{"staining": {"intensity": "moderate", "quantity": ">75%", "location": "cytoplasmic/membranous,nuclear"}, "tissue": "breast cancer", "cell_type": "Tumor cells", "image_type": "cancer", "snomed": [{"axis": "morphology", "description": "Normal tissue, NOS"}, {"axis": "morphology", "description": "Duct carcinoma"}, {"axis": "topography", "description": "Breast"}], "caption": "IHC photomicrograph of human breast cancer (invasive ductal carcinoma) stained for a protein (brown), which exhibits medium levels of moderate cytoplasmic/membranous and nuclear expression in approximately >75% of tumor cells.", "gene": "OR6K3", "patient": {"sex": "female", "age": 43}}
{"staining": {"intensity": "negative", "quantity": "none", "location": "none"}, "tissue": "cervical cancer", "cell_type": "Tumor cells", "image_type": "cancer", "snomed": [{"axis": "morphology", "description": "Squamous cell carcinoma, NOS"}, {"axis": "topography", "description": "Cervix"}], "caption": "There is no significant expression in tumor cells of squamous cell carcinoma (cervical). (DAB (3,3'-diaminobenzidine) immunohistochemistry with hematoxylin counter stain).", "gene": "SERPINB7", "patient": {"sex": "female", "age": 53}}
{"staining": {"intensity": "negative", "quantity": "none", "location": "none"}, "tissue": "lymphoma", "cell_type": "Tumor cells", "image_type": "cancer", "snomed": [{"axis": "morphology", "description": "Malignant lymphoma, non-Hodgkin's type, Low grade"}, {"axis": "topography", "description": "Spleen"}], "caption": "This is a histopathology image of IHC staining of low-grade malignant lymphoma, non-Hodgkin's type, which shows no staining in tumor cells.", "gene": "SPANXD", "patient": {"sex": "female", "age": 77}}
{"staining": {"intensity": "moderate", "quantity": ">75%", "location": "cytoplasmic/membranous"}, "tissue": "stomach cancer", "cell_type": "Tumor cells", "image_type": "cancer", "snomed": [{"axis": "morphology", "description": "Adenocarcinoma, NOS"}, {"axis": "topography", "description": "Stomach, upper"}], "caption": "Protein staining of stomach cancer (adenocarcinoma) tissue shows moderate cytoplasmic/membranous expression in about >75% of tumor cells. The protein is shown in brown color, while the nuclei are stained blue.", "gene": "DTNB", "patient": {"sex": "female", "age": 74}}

◇ ◇ ◇

• **Aim of the exercise**:
Please copy the material above without changing a single word.

• **Solution for this problem**:
{"staining": {"intensity": "moderate", "quantity": ">75%", "location": "cytoplasmic/membranous,nuclear"}, "tissue": "breast cancer", "cell_type": "Tumor cells", "image_type": "cancer", "snomed": [{"axis": "morphology", "description": "Normal tissue, NOS"}, {"axis": "morphology", "description": "Duct carcinoma"}, {"axis": "topography", "description": "Breast"}], "caption": "IHC photomicrograph of human breast cancer (invasive ductal carcinoma) stained for a protein (brown), which exhibits medium levels of moderate cytoplasmic/membranous and nuclear expression in approximately >75% of tumor cells.", "gene": "OR6K3", "patient": {"sex": "female", "age": 43}}
{"staining": {"intensity": "negative", "quantity": "none", "location": "none"}, "tissue": "cervical cancer", "cell_type": "Tumor cells", "image_type": "cancer", "snomed": [{"axis": "morphology", "description": "Squamous cell carcinoma, NOS"}, {"axis": "topography", "description": "Cervix"}], "caption": "There is no significant expression in tumor cells of squamous cell carcinoma (cervical). (DAB (3,3'-diaminobenzidine) immunohistochemistry with hematoxylin counter stain).", "gene": "SERPINB7", "patient": {"sex": "female", "age": 53}}
{"staining": {"intensity": "negative", "quantity": "none", "location": "none"}, "tissue": "lymphoma", "cell_type": "Tumor cells", "image_type": "cancer", "snomed": [{"axis": "morphology", "description": "Malignant lymphoma, non-Hodgkin's type, Low grade"}, {"axis": "topography", "description": "Spleen"}], "caption": "This is a histopathology image of IHC staining of low-grade malignant lymphoma, non-Hodgkin's type, which shows no staining in tumor cells.", "gene": "SPANXD", "patient": {"sex": "female", "age": 77}}
{"staining": {"intensity": "moderate", "quantity": ">75%", "location": "cytoplasmic/membranous"}, "tissue": "stomach cancer", "cell_type": "Tumor cells", "image_type": "cancer", "snomed": [{"axis": "morphology", "description": "Adenocarcinoma, NOS"}, {"axis": "topography", "description": "Stomach, upper"}], "caption": "Protein staining of stomach cancer (adenocarcinoma) tissue shows moderate cytoplasmic/membranous expression in about >75% of tumor cells. The protein is shown in brown color, while the nuclei are stained blue.", "gene": "DTNB", "patient": {"sex": "female", "age": 74}}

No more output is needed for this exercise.